→ **DATASET EXTRACT**:
=======
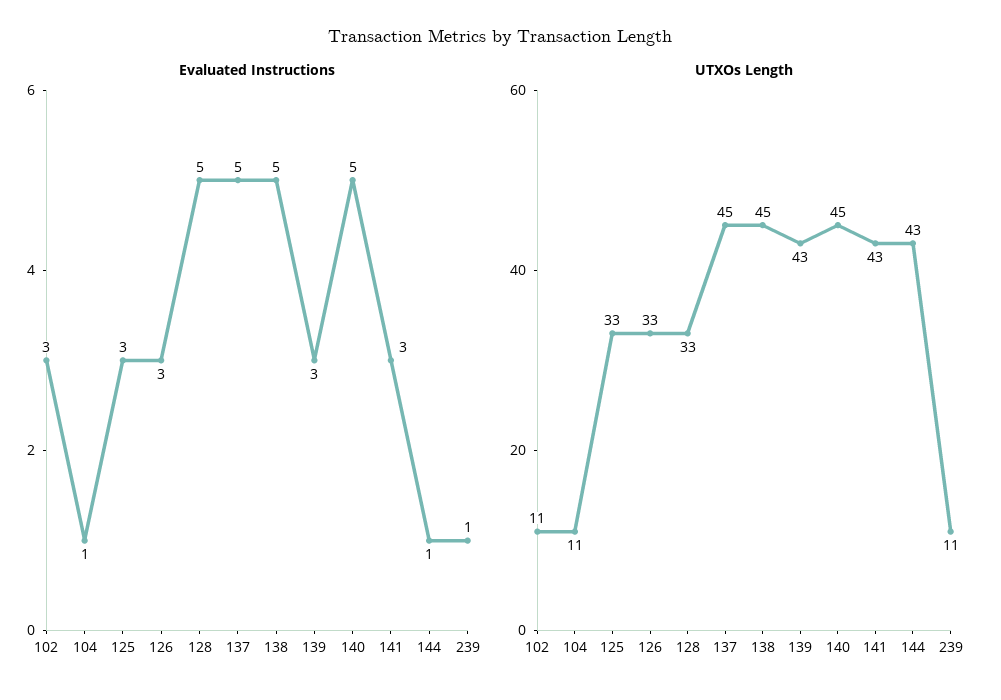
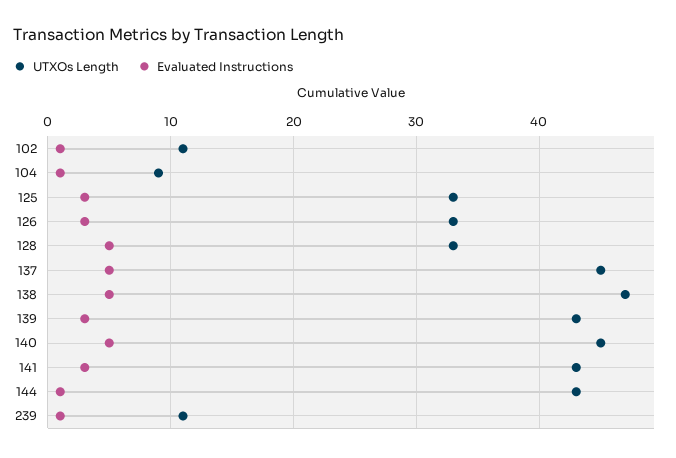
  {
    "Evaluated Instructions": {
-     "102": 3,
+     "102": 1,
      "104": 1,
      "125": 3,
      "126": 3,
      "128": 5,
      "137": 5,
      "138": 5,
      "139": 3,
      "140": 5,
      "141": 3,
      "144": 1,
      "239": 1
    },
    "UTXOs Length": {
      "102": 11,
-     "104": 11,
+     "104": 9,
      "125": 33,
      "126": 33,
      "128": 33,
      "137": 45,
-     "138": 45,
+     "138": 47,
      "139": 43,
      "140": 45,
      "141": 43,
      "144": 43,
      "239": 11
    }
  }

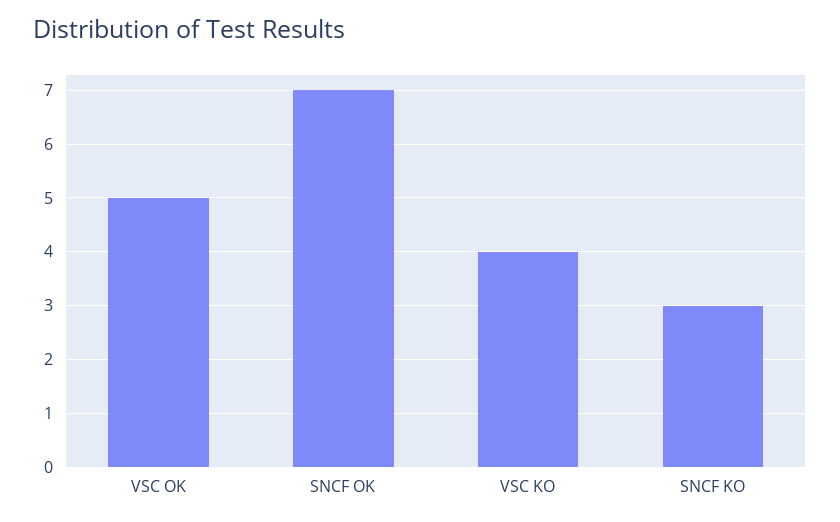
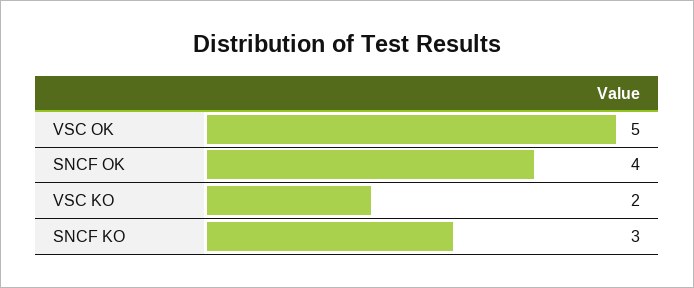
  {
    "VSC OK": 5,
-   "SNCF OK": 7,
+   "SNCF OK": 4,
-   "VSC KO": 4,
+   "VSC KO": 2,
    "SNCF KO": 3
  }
=======
→ **WHAT YOU SHOULD DO**: Would you retype all the lines shown above, exactly as written and without any picture?

→ **RESULT OF THE TASK**:
  {
    "Evaluated Instructions": {
-     "102": 3,
+     "102": 1,
      "104": 1,
      "125": 3,
      "126": 3,
      "128": 5,
      "137": 5,
      "138": 5,
      "139": 3,
      "140": 5,
      "141": 3,
      "144": 1,
      "239": 1
    },
    "UTXOs Length": {
      "102": 11,
-     "104": 11,
+     "104": 9,
      "125": 33,
      "126": 33,
      "128": 33,
      "137": 45,
-     "138": 45,
+     "138": 47,
      "139": 43,
      "140": 45,
      "141": 43,
      "144": 43,
      "239": 11
    }
  }

  {
    "VSC OK": 5,
-   "SNCF OK": 7,
+   "SNCF OK": 4,
-   "VSC KO": 4,
+   "VSC KO": 2,
    "SNCF KO": 3
  }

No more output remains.